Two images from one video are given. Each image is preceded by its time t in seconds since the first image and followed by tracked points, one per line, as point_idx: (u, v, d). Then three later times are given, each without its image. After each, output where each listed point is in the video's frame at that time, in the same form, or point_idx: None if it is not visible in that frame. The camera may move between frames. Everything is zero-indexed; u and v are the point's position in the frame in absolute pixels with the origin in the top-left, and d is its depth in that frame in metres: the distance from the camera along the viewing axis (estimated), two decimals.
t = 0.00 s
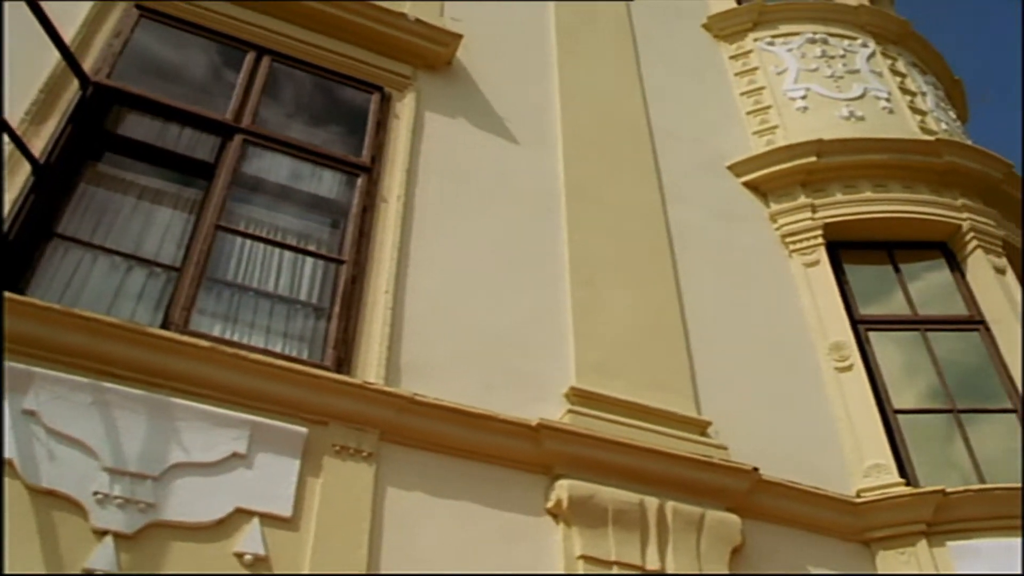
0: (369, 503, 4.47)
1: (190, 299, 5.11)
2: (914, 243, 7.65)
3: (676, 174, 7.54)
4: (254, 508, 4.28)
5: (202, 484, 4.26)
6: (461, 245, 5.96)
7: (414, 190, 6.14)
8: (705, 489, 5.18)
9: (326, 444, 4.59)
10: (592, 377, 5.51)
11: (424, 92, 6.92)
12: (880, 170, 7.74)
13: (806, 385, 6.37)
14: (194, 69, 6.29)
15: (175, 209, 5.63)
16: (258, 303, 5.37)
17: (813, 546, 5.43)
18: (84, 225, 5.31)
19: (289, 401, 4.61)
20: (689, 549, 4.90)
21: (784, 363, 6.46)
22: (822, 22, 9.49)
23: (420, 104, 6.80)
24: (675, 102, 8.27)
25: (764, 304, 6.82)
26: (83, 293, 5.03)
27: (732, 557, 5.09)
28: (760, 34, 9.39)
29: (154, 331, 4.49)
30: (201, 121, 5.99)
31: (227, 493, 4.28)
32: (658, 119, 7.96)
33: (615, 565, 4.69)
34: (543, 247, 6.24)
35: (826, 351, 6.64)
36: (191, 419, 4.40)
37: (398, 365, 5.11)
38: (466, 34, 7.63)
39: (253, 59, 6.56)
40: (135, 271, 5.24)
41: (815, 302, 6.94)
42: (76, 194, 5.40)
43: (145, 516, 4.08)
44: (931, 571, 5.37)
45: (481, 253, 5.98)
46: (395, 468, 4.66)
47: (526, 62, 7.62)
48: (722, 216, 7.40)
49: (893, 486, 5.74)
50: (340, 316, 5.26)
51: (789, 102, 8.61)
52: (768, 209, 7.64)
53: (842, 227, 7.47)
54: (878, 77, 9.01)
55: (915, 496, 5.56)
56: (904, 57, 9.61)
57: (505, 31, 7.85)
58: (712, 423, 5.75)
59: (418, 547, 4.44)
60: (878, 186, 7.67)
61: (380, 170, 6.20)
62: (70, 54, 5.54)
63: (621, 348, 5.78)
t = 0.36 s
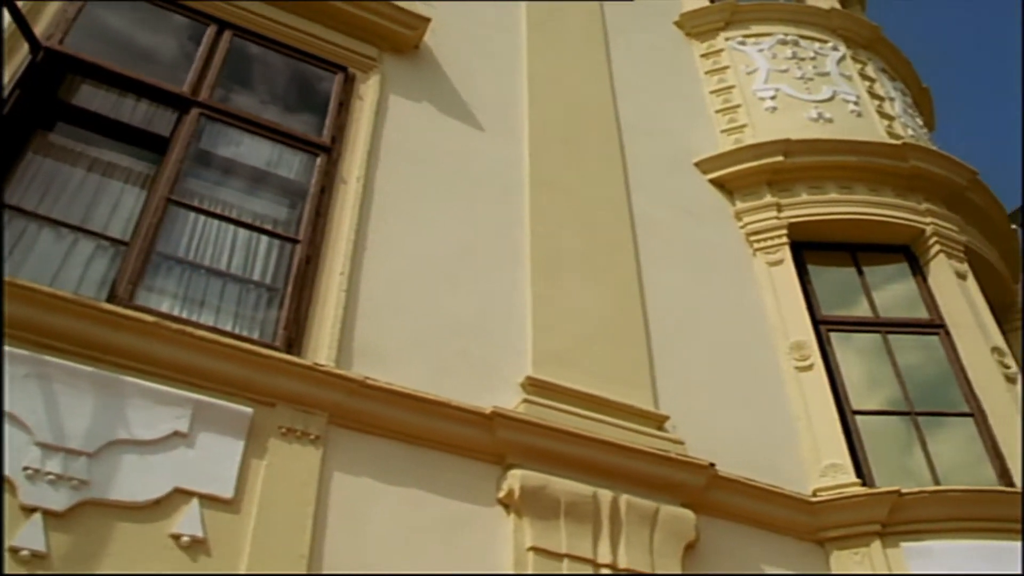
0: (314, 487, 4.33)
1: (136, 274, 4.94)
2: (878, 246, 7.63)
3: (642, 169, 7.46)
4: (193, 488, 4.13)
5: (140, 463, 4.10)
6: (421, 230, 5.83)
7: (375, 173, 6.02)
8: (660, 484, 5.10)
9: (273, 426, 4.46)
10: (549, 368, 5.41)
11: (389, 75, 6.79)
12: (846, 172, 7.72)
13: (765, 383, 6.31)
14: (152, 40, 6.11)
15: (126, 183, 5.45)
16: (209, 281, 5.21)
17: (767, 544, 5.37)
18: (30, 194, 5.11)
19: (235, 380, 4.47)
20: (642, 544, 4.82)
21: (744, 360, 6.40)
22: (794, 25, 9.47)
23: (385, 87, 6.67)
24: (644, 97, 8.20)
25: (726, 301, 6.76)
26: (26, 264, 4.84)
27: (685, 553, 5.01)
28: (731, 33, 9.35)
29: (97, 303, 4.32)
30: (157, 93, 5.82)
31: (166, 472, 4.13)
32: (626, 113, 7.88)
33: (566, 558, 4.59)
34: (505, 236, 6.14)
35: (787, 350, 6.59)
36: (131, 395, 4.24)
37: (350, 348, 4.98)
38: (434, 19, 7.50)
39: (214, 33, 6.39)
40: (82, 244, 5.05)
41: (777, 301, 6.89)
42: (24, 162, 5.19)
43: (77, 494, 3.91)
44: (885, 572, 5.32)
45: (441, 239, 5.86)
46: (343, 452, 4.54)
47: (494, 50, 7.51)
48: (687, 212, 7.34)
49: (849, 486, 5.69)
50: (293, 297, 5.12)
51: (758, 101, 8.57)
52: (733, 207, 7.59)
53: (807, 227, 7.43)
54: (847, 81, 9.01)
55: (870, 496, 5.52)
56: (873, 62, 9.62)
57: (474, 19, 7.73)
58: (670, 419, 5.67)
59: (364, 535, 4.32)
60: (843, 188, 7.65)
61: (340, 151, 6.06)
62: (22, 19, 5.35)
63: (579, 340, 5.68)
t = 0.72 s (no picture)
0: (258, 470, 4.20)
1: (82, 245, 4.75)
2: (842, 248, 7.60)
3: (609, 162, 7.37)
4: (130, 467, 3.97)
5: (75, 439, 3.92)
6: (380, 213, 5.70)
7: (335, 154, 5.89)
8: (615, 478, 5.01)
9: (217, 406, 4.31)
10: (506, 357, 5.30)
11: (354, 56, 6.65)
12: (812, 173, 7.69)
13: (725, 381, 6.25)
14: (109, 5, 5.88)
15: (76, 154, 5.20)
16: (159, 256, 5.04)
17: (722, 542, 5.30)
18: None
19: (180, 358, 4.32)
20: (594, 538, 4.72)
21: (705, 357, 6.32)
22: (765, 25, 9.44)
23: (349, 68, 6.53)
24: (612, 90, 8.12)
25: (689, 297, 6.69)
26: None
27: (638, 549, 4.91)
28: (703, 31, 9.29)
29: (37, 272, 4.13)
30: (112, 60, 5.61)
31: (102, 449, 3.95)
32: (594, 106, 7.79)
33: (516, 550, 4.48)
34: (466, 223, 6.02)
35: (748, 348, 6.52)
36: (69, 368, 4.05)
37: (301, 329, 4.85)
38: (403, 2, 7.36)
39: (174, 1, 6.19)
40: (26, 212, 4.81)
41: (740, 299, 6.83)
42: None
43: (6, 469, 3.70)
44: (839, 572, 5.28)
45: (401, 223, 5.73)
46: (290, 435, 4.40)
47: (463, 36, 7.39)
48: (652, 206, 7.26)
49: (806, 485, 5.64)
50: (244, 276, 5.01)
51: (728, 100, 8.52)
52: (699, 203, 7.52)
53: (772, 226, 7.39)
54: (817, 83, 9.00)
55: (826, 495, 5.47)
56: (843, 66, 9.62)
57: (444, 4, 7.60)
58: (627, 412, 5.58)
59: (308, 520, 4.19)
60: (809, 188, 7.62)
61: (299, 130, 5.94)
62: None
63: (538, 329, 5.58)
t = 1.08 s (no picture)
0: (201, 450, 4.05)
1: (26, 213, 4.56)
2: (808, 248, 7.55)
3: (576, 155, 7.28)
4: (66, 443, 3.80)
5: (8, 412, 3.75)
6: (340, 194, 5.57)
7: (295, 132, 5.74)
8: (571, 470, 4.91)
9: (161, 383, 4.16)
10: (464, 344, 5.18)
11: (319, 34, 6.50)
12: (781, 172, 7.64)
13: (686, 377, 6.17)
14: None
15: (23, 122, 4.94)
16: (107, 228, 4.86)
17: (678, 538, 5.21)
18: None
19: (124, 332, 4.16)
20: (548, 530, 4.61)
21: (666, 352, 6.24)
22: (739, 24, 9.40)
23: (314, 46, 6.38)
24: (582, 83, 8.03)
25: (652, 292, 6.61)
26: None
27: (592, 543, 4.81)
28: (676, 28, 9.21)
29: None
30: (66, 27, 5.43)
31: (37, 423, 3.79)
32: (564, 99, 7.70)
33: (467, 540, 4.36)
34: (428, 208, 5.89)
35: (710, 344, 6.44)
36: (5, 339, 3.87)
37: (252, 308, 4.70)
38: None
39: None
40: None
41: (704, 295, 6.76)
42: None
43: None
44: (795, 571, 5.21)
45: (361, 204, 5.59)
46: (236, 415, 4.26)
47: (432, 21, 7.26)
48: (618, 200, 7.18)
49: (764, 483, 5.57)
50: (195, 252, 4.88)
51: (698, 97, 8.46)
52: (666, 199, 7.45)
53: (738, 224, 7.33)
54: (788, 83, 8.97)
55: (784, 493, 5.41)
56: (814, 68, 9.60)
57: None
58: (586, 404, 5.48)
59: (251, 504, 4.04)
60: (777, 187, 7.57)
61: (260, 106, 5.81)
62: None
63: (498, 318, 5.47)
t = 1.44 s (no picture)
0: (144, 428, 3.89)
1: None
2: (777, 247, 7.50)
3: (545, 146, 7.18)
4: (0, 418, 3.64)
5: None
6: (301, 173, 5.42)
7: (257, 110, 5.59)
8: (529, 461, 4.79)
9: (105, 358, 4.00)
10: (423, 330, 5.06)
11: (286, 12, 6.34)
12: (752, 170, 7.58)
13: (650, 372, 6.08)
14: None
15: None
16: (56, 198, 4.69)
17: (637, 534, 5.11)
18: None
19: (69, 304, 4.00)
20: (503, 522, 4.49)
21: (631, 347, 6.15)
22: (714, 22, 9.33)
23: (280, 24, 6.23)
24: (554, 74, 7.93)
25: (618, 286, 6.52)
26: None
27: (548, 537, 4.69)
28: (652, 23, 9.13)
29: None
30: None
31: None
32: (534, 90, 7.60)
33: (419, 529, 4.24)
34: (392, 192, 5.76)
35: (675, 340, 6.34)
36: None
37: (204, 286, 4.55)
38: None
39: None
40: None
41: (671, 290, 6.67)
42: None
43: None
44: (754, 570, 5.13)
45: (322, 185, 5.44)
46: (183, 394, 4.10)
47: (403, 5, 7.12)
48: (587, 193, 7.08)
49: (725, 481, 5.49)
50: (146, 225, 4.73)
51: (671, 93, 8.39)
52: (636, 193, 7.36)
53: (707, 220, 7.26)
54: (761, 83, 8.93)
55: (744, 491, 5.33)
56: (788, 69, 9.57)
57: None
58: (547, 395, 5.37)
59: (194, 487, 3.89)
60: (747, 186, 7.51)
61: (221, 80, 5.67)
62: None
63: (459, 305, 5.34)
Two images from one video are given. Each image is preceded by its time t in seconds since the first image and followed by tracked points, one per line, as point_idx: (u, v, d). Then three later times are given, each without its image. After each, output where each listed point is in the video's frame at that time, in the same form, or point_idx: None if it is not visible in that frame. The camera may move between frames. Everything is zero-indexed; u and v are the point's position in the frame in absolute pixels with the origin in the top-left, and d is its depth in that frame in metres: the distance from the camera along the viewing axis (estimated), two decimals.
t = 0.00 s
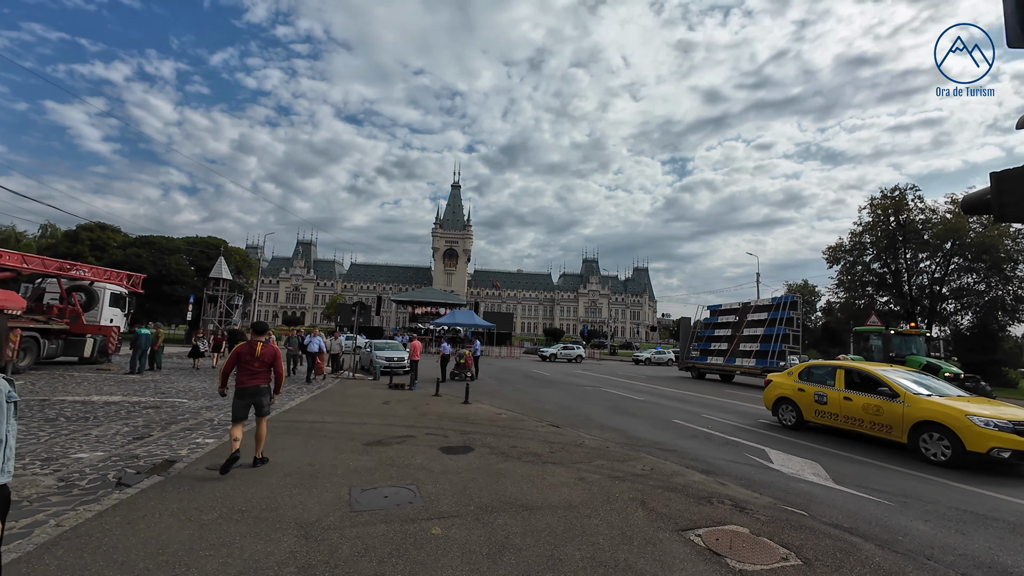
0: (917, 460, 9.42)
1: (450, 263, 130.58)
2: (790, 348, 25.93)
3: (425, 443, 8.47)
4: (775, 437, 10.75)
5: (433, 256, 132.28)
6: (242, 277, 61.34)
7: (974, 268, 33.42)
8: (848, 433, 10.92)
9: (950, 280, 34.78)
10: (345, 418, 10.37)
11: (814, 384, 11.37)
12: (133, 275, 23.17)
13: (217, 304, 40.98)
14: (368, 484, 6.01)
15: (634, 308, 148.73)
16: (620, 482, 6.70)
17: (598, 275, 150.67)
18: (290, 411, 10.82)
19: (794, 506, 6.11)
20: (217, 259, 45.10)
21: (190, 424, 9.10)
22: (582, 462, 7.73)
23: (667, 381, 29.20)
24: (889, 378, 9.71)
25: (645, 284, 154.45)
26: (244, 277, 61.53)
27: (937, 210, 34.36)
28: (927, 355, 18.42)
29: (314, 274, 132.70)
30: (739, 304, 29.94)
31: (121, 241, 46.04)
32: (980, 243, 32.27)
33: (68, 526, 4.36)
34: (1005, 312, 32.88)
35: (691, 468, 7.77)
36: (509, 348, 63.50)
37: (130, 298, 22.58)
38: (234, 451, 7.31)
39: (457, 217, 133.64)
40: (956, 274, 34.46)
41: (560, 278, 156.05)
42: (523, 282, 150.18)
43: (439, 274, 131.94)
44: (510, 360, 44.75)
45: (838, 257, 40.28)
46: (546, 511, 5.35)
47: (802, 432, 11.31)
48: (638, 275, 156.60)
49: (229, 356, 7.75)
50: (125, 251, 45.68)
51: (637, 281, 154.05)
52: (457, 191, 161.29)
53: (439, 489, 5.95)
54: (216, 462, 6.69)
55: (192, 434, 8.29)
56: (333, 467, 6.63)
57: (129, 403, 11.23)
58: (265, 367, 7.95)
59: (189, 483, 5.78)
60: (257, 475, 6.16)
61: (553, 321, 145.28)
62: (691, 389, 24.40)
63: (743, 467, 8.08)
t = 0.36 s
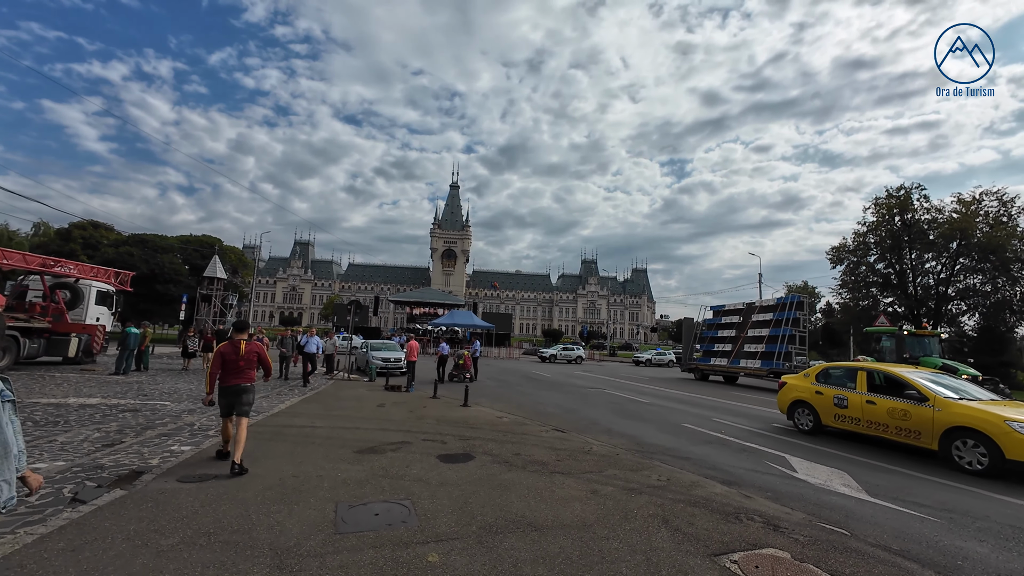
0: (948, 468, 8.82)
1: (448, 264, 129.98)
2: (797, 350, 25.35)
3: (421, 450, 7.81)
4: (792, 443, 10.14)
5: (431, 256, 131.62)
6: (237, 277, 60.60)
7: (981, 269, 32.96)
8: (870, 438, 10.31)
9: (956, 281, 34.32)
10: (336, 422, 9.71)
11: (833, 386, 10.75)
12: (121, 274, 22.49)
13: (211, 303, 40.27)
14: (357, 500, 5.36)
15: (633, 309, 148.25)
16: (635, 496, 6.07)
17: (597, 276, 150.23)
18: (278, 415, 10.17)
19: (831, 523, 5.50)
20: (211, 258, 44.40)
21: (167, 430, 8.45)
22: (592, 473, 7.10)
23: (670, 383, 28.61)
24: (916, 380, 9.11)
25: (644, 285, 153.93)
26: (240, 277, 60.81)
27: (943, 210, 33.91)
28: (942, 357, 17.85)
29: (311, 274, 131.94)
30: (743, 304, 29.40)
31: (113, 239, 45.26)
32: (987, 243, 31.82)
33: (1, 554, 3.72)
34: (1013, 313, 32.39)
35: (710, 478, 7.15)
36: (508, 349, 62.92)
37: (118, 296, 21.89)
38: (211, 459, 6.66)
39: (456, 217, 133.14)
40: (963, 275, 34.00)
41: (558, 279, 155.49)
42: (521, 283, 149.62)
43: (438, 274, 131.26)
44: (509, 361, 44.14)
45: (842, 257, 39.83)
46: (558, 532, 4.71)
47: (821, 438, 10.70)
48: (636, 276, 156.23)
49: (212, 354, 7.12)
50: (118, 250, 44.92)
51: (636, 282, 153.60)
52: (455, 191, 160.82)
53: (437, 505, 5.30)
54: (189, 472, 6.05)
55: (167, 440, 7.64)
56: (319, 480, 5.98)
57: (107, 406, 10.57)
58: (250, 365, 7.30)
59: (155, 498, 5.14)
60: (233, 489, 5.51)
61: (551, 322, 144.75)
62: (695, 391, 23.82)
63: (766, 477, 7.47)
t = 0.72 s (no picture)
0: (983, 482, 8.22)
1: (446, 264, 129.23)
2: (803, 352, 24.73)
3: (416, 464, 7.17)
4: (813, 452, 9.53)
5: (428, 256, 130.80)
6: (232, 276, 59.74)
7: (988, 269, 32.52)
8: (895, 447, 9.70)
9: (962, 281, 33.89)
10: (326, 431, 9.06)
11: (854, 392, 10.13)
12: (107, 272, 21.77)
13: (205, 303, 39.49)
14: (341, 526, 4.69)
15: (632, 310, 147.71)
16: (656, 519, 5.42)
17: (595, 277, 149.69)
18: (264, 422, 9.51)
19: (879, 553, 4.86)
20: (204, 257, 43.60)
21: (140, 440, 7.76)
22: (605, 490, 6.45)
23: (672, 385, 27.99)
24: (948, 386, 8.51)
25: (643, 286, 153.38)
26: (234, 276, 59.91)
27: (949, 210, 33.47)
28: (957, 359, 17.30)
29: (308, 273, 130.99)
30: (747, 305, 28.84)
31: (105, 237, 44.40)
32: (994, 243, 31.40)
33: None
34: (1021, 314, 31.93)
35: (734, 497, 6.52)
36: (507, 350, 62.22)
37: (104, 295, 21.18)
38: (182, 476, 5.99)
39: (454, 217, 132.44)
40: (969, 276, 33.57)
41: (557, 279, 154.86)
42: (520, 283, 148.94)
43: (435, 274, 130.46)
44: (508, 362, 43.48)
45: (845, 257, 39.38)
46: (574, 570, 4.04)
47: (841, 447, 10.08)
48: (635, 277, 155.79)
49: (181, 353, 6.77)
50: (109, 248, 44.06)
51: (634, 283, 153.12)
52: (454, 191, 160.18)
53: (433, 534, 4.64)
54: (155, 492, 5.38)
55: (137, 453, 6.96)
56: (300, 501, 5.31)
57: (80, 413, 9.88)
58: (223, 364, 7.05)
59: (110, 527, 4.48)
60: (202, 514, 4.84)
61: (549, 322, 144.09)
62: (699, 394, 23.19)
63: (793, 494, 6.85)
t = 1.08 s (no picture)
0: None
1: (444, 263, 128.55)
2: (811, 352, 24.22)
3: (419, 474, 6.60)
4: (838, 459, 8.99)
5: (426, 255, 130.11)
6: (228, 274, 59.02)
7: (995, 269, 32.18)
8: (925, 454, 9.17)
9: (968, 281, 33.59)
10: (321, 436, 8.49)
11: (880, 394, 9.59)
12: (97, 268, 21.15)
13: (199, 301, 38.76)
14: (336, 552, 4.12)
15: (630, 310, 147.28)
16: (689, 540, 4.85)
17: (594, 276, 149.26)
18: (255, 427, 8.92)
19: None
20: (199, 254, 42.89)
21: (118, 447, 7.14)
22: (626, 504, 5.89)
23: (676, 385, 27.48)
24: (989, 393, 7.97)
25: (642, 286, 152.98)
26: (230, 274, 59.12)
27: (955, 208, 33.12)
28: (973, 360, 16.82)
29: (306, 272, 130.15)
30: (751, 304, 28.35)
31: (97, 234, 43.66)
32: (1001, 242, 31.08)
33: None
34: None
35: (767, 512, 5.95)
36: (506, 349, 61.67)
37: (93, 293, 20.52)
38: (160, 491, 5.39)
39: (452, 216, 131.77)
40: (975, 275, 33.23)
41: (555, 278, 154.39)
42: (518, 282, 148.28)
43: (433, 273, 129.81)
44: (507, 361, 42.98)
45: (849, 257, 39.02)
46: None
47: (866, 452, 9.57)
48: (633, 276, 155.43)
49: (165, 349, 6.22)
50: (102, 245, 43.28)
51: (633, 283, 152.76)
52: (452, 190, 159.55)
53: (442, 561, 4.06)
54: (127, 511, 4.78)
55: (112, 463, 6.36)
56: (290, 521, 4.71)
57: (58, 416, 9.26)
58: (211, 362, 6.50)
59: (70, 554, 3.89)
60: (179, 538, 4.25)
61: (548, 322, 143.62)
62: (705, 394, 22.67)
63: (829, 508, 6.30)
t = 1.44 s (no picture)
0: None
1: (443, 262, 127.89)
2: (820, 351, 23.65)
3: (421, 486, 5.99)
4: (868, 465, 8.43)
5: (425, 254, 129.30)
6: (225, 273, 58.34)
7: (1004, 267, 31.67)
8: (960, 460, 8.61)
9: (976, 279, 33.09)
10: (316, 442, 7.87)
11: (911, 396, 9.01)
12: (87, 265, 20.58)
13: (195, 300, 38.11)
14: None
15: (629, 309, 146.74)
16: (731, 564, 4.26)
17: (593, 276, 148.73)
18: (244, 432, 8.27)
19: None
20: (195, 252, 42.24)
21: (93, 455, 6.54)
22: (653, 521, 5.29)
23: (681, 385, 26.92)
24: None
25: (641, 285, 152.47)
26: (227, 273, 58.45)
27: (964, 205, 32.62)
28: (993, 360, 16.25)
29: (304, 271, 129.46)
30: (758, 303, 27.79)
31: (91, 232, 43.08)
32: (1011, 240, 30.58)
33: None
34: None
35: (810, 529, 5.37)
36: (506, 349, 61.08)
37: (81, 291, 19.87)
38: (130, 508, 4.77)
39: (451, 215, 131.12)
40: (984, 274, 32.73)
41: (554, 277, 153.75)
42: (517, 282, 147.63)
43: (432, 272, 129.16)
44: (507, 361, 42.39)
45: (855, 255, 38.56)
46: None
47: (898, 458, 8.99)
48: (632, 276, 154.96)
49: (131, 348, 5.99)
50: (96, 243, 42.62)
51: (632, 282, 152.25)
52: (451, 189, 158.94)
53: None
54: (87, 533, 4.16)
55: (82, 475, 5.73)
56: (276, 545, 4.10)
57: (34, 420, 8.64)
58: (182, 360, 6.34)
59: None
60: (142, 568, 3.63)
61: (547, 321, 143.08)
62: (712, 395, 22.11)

--- ACTIVITY ---
Reproduce, exactly as they stand in the data above, the lines from the one that holds "16: (635, 496, 6.07)" to the one that holds "32: (987, 243, 31.82)", inclusive.

--- SOLUTION TO THIS EXERCISE ---
16: (635, 496, 6.07)
17: (597, 276, 150.23)
18: (278, 415, 10.17)
19: (831, 523, 5.50)
20: (211, 258, 44.40)
21: (167, 430, 8.45)
22: (592, 473, 7.10)
23: (670, 383, 28.61)
24: (916, 380, 9.11)
25: (644, 285, 153.93)
26: (240, 277, 60.81)
27: (943, 210, 33.91)
28: (942, 357, 17.85)
29: (311, 274, 131.94)
30: (743, 304, 29.40)
31: (113, 239, 45.26)
32: (987, 243, 31.82)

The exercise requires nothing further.